Start of Data listing

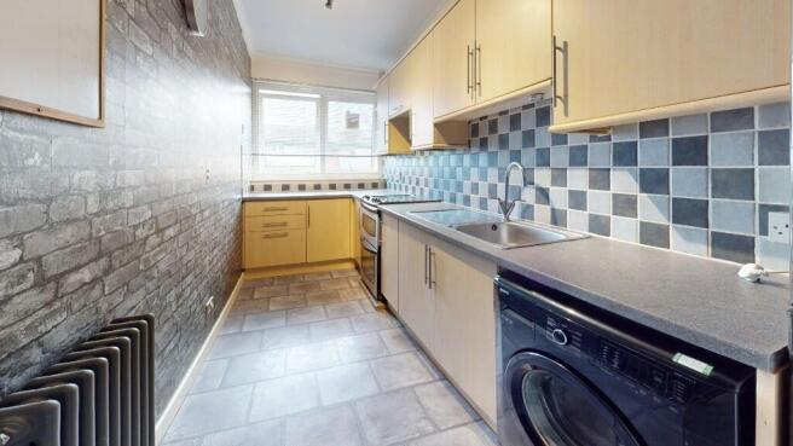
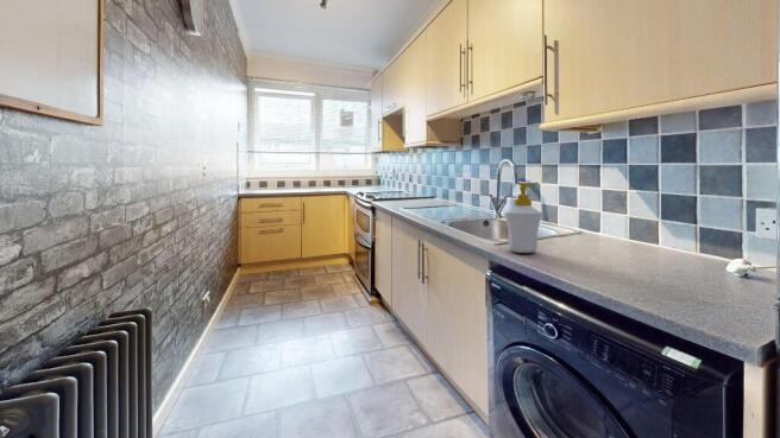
+ soap bottle [503,182,543,254]
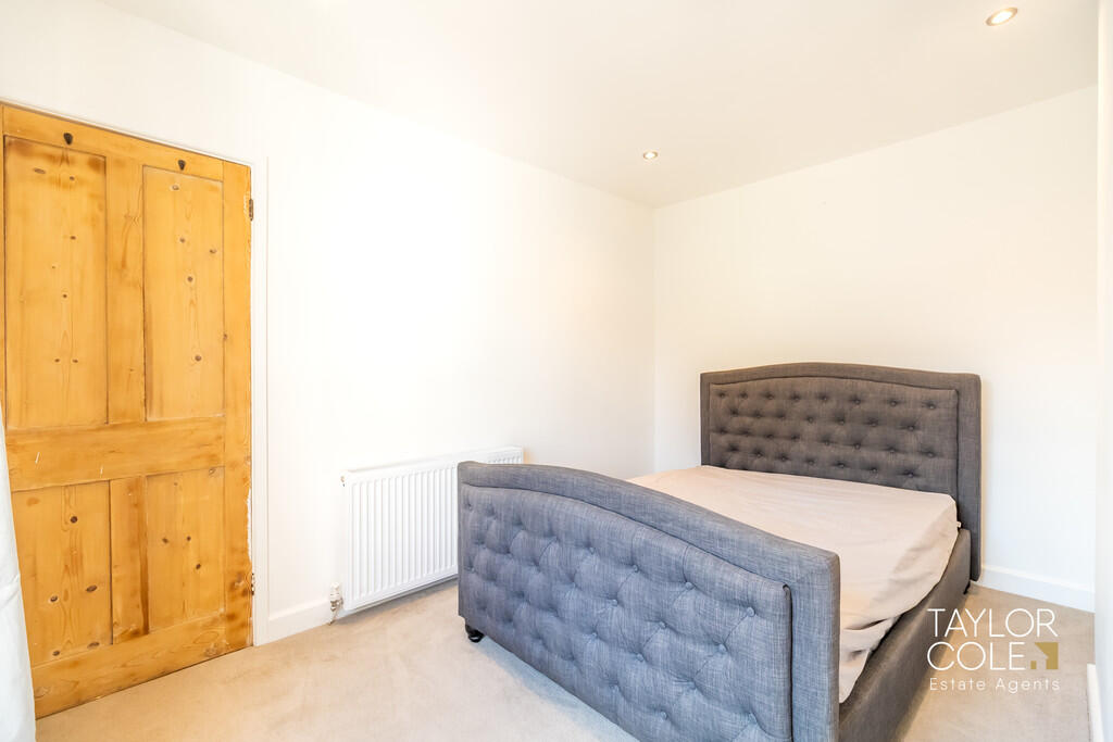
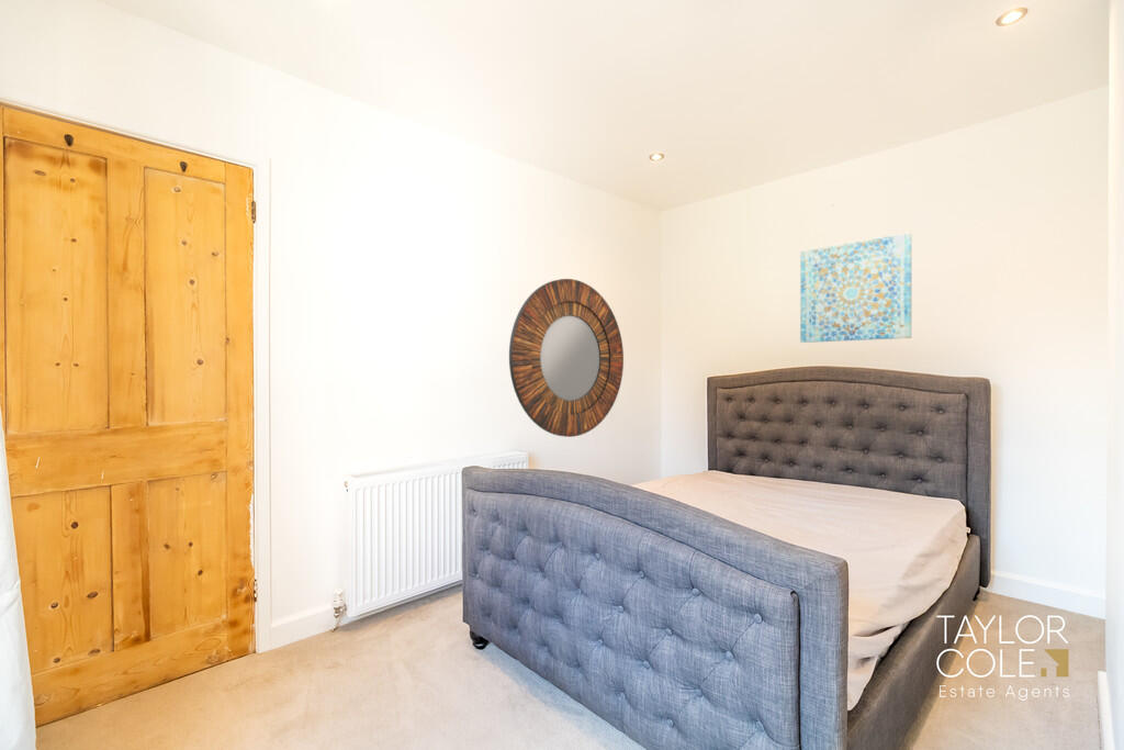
+ wall art [799,232,912,344]
+ home mirror [508,278,625,438]
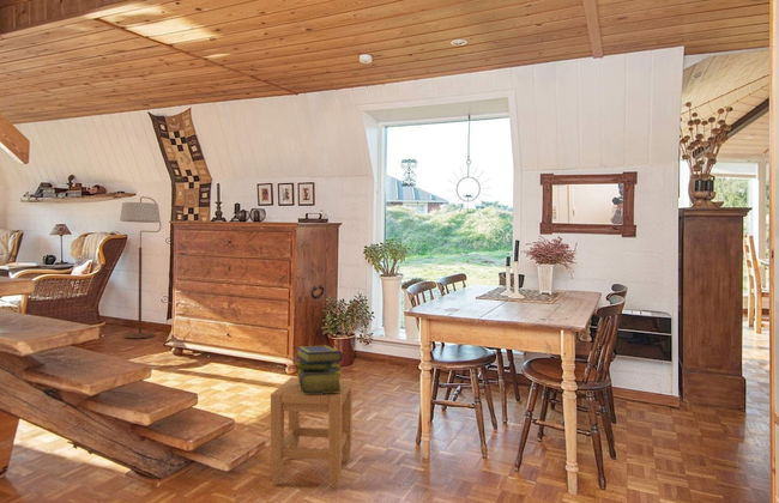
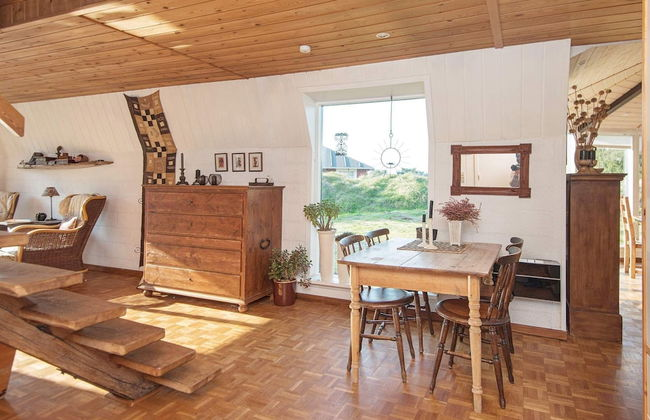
- stool [270,376,354,489]
- stack of books [294,345,344,394]
- floor lamp [119,195,162,339]
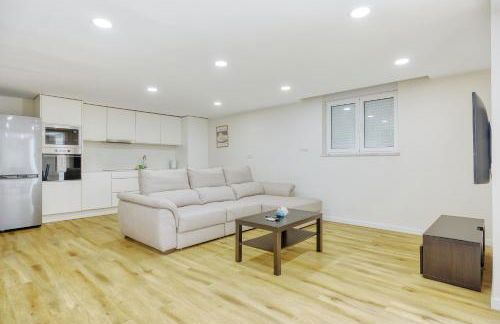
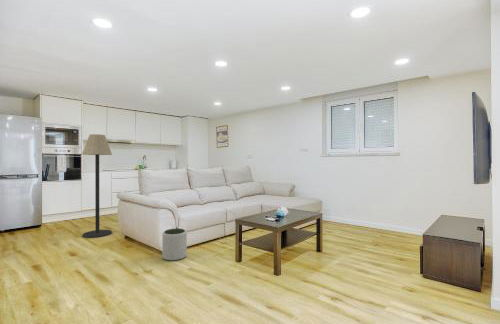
+ floor lamp [81,133,113,239]
+ plant pot [161,228,188,262]
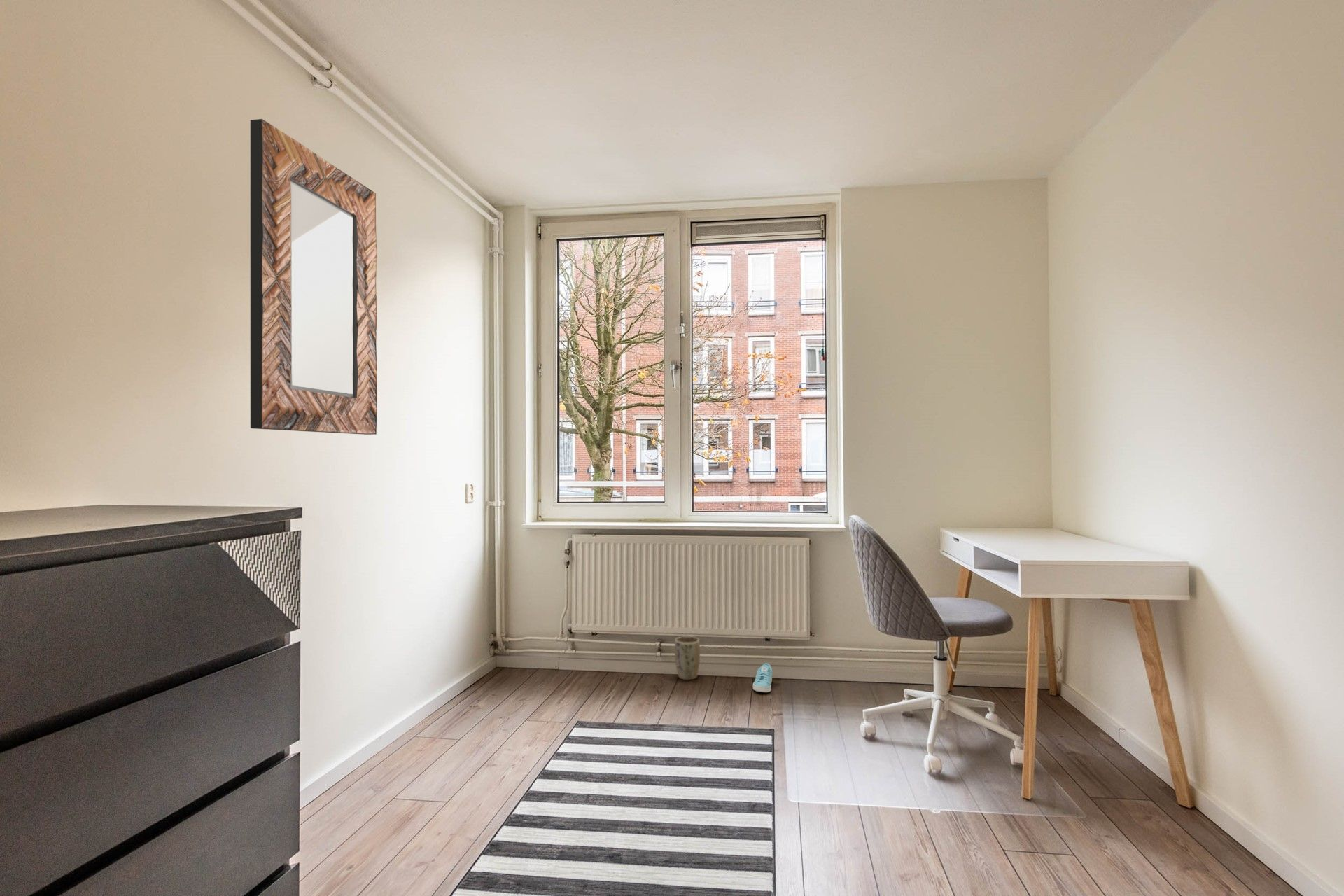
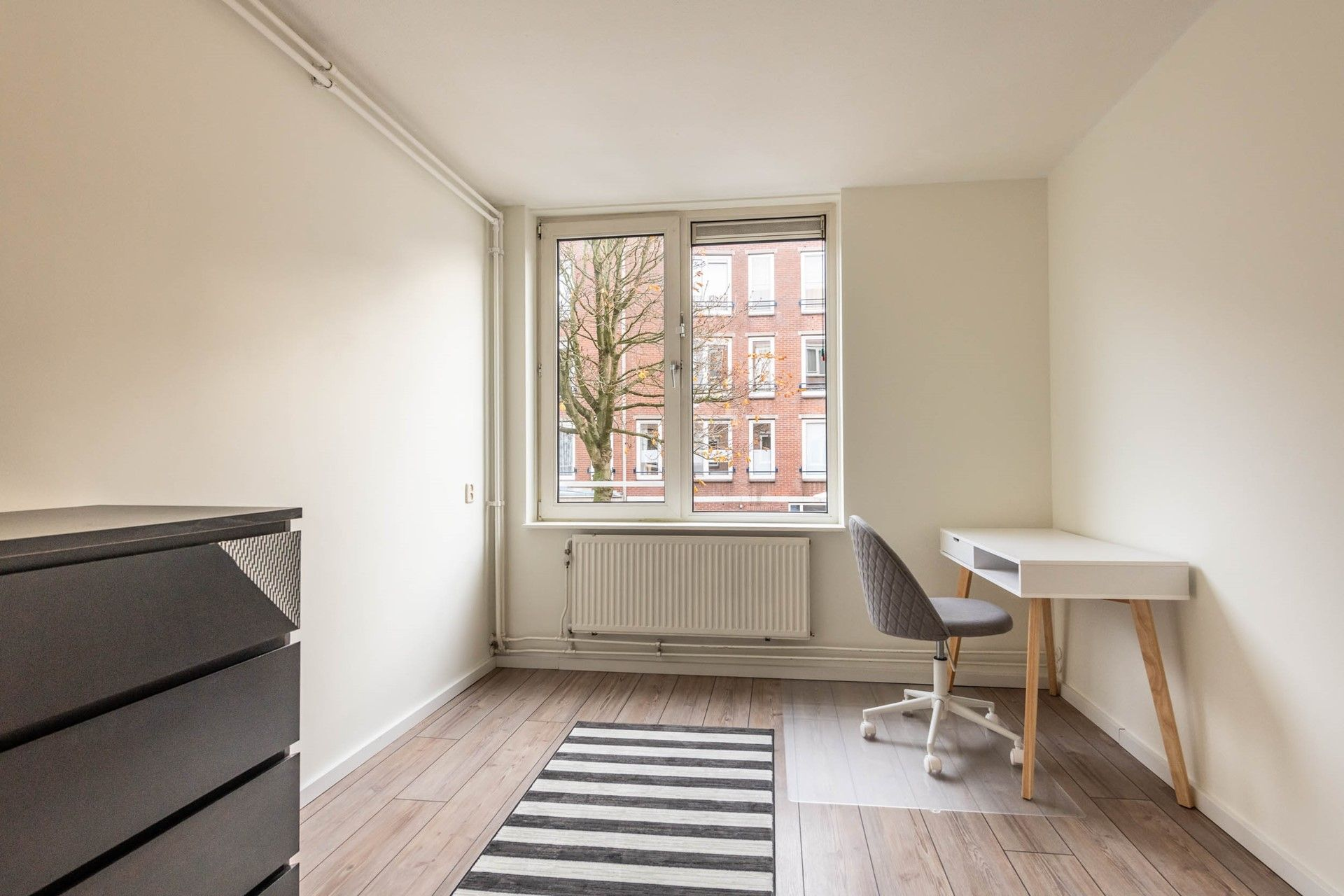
- sneaker [752,662,773,693]
- home mirror [250,118,378,435]
- plant pot [674,636,701,680]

End of Data listing

**Required action**
Copy each line of the records above without change, but do not include any picture.

**Completed task**
+ soap bottle [503,182,543,254]
+ wall art [799,232,912,344]
+ home mirror [508,278,625,438]
- stool [270,376,354,489]
- stack of books [294,345,344,394]
- floor lamp [119,195,162,339]
+ floor lamp [81,133,113,239]
+ plant pot [161,228,188,262]
- sneaker [752,662,773,693]
- home mirror [250,118,378,435]
- plant pot [674,636,701,680]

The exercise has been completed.